The main argument made is for the inclusion of ‘organizing’ skills into the curriculum of architecture schools, alongside the de-prioritising of individual-author design, fundamentally changing the culture of the profession to serve our contemporary social and environmental conditions better. Through focus on the relationship between power and production, the guide offers an alternative to the current architectural education model that serves as a training ground for a capitalist economy.

Publication timing is perfect, landing in a New Zealand context of zero government funding for research into the Humanities (yes, including architecture), and a global context of growing anti-democratic and authoritarian ideologies. Education itself is in flux, affected by massive technological (AI) changes, with the relevance and role of universities in society questioned both locally and globally, and this guide is an important contribution to the discussions.

The book is structured into three parts, with the first providing an explanation of ‘organization’, its intention and players. It is discussed across several scales, applying and ‘re-claiming’ the S, M, L, XL model used by OMAKoolhaas and Mau (1995): Small (studio courses), Medium (curriculums), Large (university structuring) and X-Large (national professional and registration bodies).

The second part is a compilation of case studies, a very welcome collection of examples of educators and practices each with social and environmental justice at its core. They are arranged into themes as well as the aforementioned scales. Standout examples include the Arsom Silp Institute of the Arts in Thailand (L), Dark Matter U (S, M, L), Jane Rendell and David Roberts’ ‘Practising Ethics’ (L), and, of course, Parlour (XL). (Every list reveals its own gaps and I did notice the absence of ĀKAU.) This is, for me, the strongest section of the book, providing valuable real-world examples to current and future students who are passionate about challenging the very education system they are in, and letting them know they are not on their own.

The deliberate decision to use current examples as case studies (most have been established since 2015) means that any longevity remains untested, and the cyclic nature of the important issues raised is not analysed until the next section. In Part three, historical examples such as CIAM (1928–1959) are discussed: satisfying for the historians among us.

Part three returns to the speculative and places architecture within a globally scaled system, with the intention of focusing on architecture’s contribution to environmental healing. A series of essays offers visions and provocations for working as an architect in our current age, with the expected full range of academic resources included.

As declared, I am an example of a positively biased reader — although there were several areas of healthy disagreement and identified possible contradictions in intention. When ideological arguments use generalised terms, I believe there is a danger for their easy adaption to fit an opposing world view.
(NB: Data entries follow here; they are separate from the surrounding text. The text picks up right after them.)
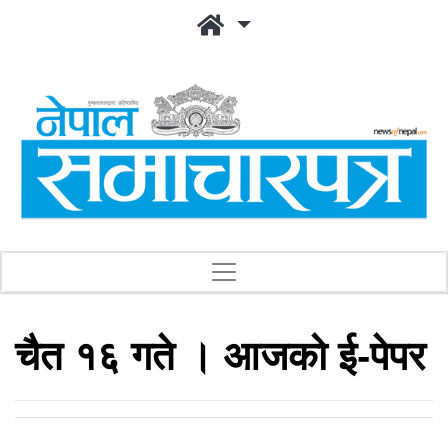
चैत १६ गते । आजको ई-पेपर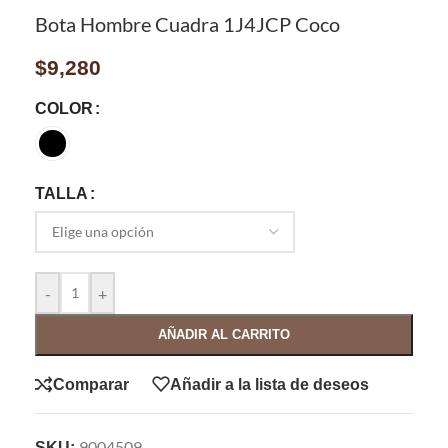
Bota Hombre Cuadra 1J4JCP Coco
$
9,280
COLOR
TALLA
-
+
AÑADIR AL CARRITO
Comparar
Añadir a la lista de deseos
9004509
SKU: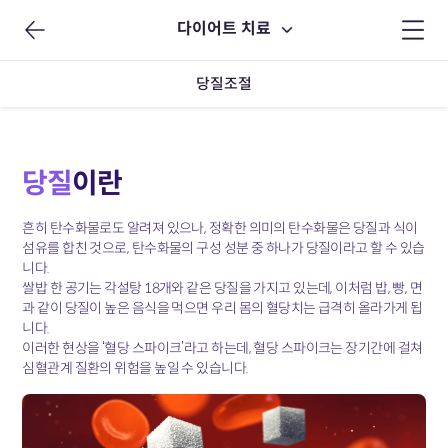
다이어트 치료
당질조절
당질
이란
흔히 탄수화물로도 알려져 있으나, 정확한 의미의 탄수화물은 당질과 식이
섬유를 합친 것으로, 탄수화물의 구성 성분 중 하나가 당질이라고 할 수 있습
니다.
쌀밥 한 공기는 각설탕 18개와 같은 당질을 가지고 있는데, 이처럼 밥, 빵, 면
과 같이 당질이 높은 음식을 먹으면 우리 몸의 혈당치는 급격히 올라가게 됩
니다.
이러한 현상을 ‘혈당 스파이크’라고 하는데, 혈당 스파이크는 장기간에 걸쳐
심혈관계 질환의 위험을 높일 수 있습니다.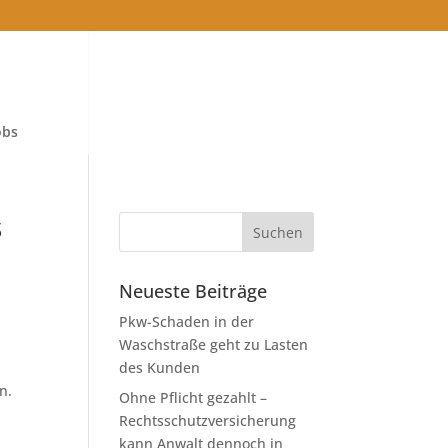
obs
s
Neueste Beiträge
Pkw-Schaden in der
Waschstraße geht zu Lasten
des Kunden
n.
Ohne Pflicht gezahlt –
Rechtsschutzversicherung
kann Anwalt dennoch in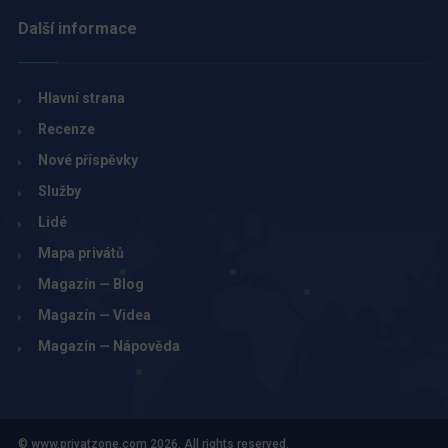
Další informace
Hlavní strana
Recenze
Nové příspěvky
Služby
Lidé
Mapa privátů
Magazín — Blog
Magazín — Videa
Magazín — Nápověda
© www.privatzone.com 2026. All rights reserved.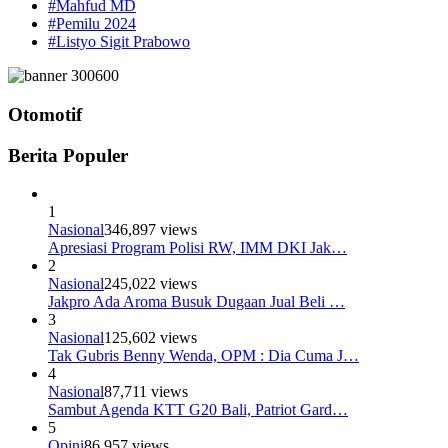
#Mahfud MD
#Pemilu 2024
#Listyo Sigit Prabowo
Otomotif
Berita Populer
1
Nasional
346,897 views
Apresiasi Program Polisi RW, IMM DKI Jak…
2
Nasional
245,022 views
Jakpro Ada Aroma Busuk Dugaan Jual Beli …
3
Nasional
125,602 views
Tak Gubris Benny Wenda, OPM : Dia Cuma J…
4
Nasional
87,711 views
Sambut Agenda KTT G20 Bali, Patriot Gard…
5
Opini
86,957 views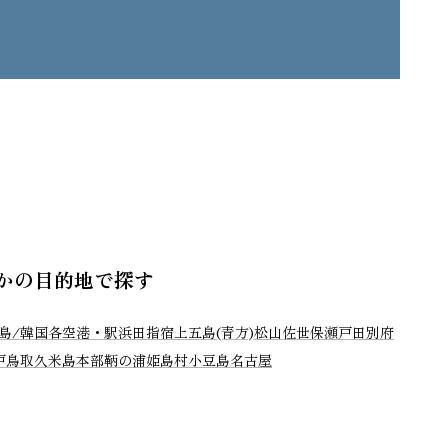
かの目的地で探す
島/韓国
各空港・駅
浜田
指宿
上五島(青方)
松山
佐世保
瀬戸田
別府
戸
鳥取
久米島
本部
鞆の浦
姫島村
小豆島
名古屋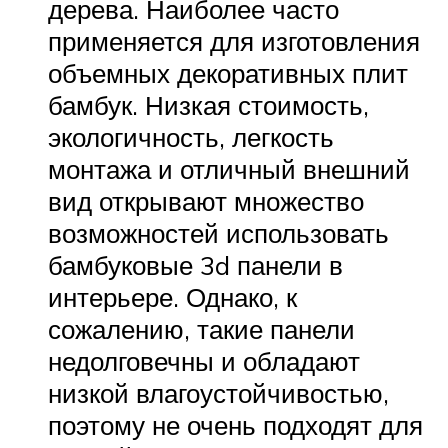
дерева. Наиболее часто
применяется для изготовления
объемных декоративных плит
бамбук. Низкая стоимость,
экологичность, легкость
монтажа и отличный внешний
вид открывают множество
возможностей использовать
бамбуковые 3d панели в
интерьере. Однако, к
сожалению, такие панели
недолговечны и обладают
низкой влагоустойчивостью,
поэтому не очень подходят для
We have already witnessed the recent melding of left and right-leaning populism, and a manifesto such as this could just as easily slide diagonally (to borrow a term as described by Naomi Klein in Doppelganger, 2023).

Ultimately, what I remain musing over is an identified common thread for ‘organization’ to thrive: community groups based on a strong ideological direction and with volunteered labour. My own experience also supports this — the early establishment of A+W NZ ran on both. Yet, these ingredients can contribute to an architectural education with non-intended aims: for example, religious fundamentalism and under-paid staff. I also wonder what happens when the radical becomes the institutional. Often, advocacy organisations based on strong ideologies can become a mimicry of the very institutions they were formed to critique.

This guide offers a practical framework to enable the inclusion of both social and environmental justice within our education and practice structures — such important aspects of architecture that their possible current omission should be shocking. I hope enough students read it to gain a clear understanding of the effects of capitalism on their education, and look to the case studies as possibilities for their own practices.